_Passage provided:_
-------

Probably not :) It is much simpler to keep things coherent using basic tools, than it is to impose from above with some all encompassing tool, well it is for developers. For normal users they tend to like the suites and the coherency but that is also where they tend to get the problems as well.
Personally I like the tools that are lean and mean, just do what they need to do and nothing else, it becomes tiresome having to work around frameworks just because they missed a bit you wanted. And it is a very bloated way to do things.
The blurb on the site is quite amusing as well, it makes a lot of claims without quantification, and it ignores any negative aspects of the approach, most developers know that whatever path you take will come with compromise; there is no silver bullet.
SOA has a rich set of open source tools already. Most of these are simple modular applications which dont require any special plumbing for eclipse or other IDEs or
are complete standalone tools.
Why should an environment where everthing is configured in well defined XML formats require anything special in the way of life cycle management?

-------

_Dataset entries:_
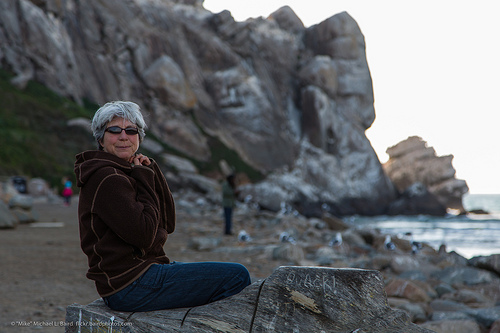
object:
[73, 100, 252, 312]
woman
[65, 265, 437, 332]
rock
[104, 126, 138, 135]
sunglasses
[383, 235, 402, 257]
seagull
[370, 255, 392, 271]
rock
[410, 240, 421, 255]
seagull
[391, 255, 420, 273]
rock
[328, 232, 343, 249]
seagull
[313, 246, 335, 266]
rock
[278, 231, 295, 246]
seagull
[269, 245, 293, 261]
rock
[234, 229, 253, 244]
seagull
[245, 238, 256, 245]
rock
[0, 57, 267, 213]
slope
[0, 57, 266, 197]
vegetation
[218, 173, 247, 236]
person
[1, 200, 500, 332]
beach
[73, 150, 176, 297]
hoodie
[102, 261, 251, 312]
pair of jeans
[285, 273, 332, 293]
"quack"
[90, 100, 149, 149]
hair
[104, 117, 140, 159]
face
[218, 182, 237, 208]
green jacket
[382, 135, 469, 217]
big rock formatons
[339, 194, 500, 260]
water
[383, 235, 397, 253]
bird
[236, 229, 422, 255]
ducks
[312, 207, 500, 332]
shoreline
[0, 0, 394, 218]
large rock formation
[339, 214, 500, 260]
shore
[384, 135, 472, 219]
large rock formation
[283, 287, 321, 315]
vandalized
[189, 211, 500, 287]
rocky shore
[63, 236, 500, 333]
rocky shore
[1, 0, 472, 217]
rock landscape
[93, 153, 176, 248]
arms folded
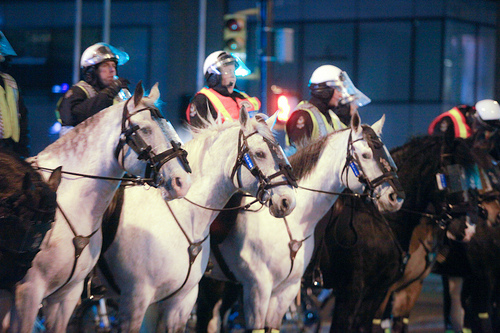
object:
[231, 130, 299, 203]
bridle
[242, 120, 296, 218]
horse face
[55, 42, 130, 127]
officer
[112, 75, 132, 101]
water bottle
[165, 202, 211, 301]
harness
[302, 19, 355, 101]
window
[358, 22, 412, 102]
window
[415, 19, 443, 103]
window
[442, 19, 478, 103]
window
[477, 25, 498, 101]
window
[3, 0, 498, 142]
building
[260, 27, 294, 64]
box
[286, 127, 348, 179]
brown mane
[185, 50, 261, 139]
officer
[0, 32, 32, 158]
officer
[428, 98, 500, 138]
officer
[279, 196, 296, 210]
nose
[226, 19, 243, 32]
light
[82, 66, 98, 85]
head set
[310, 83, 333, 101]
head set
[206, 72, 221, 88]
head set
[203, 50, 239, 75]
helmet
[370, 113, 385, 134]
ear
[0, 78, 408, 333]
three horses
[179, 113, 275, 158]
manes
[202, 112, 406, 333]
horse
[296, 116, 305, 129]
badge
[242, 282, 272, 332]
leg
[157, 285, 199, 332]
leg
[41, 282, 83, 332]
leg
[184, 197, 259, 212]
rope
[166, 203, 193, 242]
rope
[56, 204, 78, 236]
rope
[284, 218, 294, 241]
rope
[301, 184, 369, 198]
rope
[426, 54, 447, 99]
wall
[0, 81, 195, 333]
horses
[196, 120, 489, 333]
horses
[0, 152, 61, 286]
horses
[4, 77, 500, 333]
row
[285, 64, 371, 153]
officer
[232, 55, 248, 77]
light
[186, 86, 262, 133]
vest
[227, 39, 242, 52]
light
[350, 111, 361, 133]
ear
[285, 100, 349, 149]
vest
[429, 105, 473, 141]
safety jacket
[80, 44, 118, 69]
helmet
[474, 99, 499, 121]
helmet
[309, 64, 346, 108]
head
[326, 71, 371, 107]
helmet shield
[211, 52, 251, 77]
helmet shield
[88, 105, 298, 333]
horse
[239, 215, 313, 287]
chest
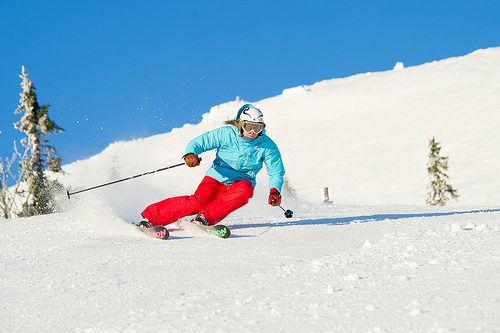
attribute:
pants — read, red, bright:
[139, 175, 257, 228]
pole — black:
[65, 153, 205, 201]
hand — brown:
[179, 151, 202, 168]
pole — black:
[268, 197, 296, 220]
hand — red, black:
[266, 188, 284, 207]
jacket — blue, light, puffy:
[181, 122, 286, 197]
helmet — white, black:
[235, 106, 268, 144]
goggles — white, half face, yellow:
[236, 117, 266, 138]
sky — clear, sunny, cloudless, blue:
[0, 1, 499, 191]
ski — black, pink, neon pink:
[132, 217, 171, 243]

-------

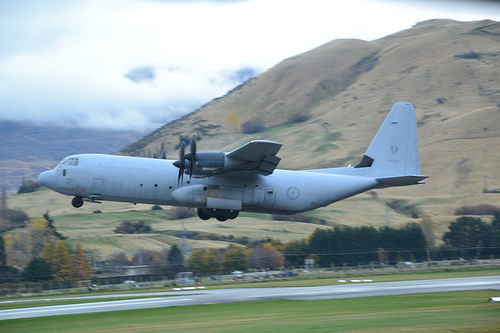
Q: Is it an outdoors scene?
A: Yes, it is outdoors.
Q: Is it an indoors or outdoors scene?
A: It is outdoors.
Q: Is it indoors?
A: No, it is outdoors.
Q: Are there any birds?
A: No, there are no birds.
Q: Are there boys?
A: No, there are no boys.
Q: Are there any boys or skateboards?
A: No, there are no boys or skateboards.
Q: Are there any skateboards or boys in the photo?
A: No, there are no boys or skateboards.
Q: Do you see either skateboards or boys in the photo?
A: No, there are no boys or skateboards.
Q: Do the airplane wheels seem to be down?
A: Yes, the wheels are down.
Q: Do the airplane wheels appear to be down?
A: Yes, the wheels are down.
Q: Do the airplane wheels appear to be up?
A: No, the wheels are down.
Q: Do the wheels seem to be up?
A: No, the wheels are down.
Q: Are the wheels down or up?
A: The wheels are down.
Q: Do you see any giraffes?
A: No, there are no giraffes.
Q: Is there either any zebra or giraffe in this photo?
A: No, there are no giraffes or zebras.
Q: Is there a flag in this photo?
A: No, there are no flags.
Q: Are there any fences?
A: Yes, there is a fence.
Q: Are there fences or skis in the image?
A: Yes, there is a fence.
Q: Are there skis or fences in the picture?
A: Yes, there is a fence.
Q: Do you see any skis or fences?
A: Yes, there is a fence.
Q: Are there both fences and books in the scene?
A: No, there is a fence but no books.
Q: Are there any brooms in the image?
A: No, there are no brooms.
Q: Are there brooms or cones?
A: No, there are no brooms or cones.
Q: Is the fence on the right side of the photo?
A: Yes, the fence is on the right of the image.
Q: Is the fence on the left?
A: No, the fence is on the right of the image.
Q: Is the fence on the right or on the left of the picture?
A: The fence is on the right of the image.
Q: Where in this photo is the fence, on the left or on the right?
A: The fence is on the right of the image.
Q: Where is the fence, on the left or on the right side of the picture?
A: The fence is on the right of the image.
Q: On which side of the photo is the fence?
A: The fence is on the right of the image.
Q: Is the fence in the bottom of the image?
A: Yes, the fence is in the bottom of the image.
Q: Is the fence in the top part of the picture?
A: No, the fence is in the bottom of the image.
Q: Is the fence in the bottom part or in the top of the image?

-------

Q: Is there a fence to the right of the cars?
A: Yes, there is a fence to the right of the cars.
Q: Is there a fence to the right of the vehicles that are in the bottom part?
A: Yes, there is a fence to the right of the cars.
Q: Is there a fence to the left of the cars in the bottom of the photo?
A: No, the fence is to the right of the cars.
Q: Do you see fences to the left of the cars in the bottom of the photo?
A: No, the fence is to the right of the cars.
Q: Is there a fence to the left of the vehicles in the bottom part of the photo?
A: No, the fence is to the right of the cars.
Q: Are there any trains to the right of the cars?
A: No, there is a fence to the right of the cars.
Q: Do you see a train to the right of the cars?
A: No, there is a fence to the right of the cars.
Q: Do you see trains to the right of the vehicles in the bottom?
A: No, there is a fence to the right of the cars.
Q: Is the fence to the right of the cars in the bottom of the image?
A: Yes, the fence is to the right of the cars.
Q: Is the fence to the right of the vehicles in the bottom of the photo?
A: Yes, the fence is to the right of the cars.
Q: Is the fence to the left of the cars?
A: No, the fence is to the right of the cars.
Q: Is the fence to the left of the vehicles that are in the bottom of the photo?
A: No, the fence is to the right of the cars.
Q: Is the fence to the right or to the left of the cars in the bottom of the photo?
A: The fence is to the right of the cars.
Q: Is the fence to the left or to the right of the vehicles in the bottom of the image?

-------

_Task requirements:_
1/ In one to three sentences, explain why the writer of the comment about SOA tools prefers lean tools that do only what they need to do.
2/ According to the comment about SOA tools, what do most developers know about whatever path they take?
3/ Pick up the comment about SOA tools after its final question and continue it in the same voice.

_Response list:_
1/ Working around frameworks becomes tiresome when they leave out something you wanted. The writer also considers frameworks a very bloated way to do things.

2/ It will come with compromise, and there is no silver bullet.

3/
These days I wonder why anyone develops in Open Source. Sure has benefits - but even bigger benefits for big commercial organisations who don't want to pay developers or the normal development costs..... And who are the real benificiaries? IBM, HP, Linux distro owners like Novell..... And all the big corps that don't want to pay, just use for free what others have developed.
Open source has achieved it's objectives - it's made the big guys sit up and think. And by thinking they just see Open Source as another way to make money - but even bigger bucks these days.
<<<"STP-SOAS" expands to "Service-Oriented Architecture Tools Platform - Service-Oriented Architecture System". Ten points to anyone who can clearly explain what that actually means in fewer than 30 words>>>>
B*LLSH*T that sounds good but nobody knows what it does, but we can sell it for a five figure sum with followup five year support contract.